Scout’s Take: “Putting Niemann third on this list isn’t any kind of slam. The other two guys are really good—and so is he. But Morikawa and Hovland have swings that look like they can hold up through the years. Look at video of Phil Mickelson when he was in college, and you immediately recognize what’s going on because it hasn’t changed much. Niemann’s swing is one that is very, very tough on the body—with that dramatic upper body tilt and lower body movement. There’s a famous video of Johnny Miller teeing off on the first hole at the Olympic Club at the U.S. Open as an amateur, and you just stop and say, whoa…Fast forward to Miller years later, when he was an established pro, and he had calmed it down. And that’s probably what you’re going to get with Niemann. When you’re 20, you can do that kind of stuff, but he’s going to have to make some changes as he gets older. It’s unsustainable for a career. The other thing that stands out dramatically is the putting stats. If he gets just a little better there—and you saw it during the week he just had at The Greenbriar—you’re talking about a guy who is only 20 years old with multiple PGA Tour wins. That’s Tiger-Rory-Jordan territory.”

How Matthew Wolff’s game is feast or famine

Age: 20
Key Result: Won 3M Championship
Key Stat: Birdie Average: 4.34 (would have been 7th with enough rounds)

Scout’s Take: “What does the modern tour player have to be able to do now? You have to be able to hit a 7-iron 200 yards over the water to a tight pin. You have to rip it. You just can’t smooth it there. And there’s no “smoothing it” in what Wolff does. He’s doing whatever he can to hit it high and hard. Some guys might hit their 7-iron better at 180 yards, but today’s game says you have to rip it. He’s taking a club and a half less for a shot than players did even three years ago, and just destroying it high and far. If you were introducing athletic kids to the game and trying to get them to hit it as far as possible, you’d do a lot of what he does—wide right arm, club across the line, unrestricted hips. There’s no compactness. No restriction. He’s essentially going out there and smashing it and playing for the three or four weeks a year when it’s all working and the putter is hot. That’s not a criticism. It’s a viable strategy. Where he’s doing some catch up to these other players is with the shorter clubs, where you’re hitting something off-speed. I don’t know that it’s necessarily his technique, because once you get past the way he starts and the angle of the club on the backswing, it’s really tour stock down by the ball when it matters. I think that’s just the element of his game he’s going to work on. Everyone out there knows the realities of their stats, and where they need to go to shave those fractions of shots.”

How Sungjae Im proves nobody will outwork him

Age: 21
Key Result: PGA Tour Rookie of the Year
Key Stat: Strokes Gained Around the Green: .285 (23rd)
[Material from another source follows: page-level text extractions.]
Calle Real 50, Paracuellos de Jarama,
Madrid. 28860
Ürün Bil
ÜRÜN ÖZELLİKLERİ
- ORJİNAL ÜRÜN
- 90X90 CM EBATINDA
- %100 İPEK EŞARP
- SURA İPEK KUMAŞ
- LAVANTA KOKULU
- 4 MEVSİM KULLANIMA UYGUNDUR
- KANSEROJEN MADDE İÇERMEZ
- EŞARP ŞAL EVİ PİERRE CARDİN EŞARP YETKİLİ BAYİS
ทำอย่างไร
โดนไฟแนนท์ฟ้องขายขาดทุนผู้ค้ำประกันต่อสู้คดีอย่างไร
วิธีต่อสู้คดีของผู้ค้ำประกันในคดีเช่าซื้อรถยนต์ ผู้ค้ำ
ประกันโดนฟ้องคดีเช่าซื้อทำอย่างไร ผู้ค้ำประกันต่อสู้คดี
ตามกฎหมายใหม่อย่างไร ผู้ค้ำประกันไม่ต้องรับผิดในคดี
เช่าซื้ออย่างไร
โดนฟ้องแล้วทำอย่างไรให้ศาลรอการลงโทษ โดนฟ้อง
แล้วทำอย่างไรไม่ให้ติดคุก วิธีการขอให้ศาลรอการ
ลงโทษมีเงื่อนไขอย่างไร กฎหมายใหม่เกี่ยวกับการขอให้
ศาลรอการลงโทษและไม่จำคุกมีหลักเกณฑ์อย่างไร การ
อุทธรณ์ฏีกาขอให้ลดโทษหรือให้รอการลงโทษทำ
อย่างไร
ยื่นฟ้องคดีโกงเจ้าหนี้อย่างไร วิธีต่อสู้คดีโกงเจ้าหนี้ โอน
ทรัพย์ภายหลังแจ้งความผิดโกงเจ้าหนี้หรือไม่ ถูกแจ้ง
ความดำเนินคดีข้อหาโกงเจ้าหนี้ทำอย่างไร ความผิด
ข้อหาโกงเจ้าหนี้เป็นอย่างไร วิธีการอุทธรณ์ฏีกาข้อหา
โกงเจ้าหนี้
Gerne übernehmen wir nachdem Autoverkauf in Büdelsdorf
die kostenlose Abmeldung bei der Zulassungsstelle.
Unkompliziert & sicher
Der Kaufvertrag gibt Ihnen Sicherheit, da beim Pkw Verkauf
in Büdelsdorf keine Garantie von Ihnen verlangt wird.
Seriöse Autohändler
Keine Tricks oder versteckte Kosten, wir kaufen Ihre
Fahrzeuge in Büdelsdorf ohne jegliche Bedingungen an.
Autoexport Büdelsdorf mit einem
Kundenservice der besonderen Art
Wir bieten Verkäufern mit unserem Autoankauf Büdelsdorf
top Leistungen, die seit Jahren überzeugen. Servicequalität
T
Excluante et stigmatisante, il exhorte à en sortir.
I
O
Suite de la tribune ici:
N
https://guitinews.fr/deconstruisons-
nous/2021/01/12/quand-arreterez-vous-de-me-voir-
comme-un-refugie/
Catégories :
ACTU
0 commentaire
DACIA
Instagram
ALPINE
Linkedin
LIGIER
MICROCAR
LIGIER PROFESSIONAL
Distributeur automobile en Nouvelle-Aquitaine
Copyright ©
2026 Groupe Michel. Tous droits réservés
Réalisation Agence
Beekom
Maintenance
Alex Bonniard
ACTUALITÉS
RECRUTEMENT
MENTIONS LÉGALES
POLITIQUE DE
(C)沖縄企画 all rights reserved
With all the players coming out over the last few years, it’s easy to forget just how good Im has been for a player so young. He was dominant on the Korn Ferry Tour two years ago as a teenager, shooting 60 in qualifying and becoming the youngest winner on that tour’s history. What’s different about him is that his game is more based on relentlessness than explosiveness. He’s got a fantastic short game, but his stats show more consistency than dominance. His swing has a lot of what I call a “push-and-roll chase” going on in it. He looks like he’s really trying to steer or shove the clubhead down the target line. We’re in a world now where 295 off the tee is pretty much middle of the pack, which is where he is. What he’s proven is that he will grind it out more than anybody. He played 35 times last year, and what he’s going to find out over the next few years is how the body handles so much more golf—more rounds, more practice, more everything. Plenty of players have made a career out of simply outworking everybody else.”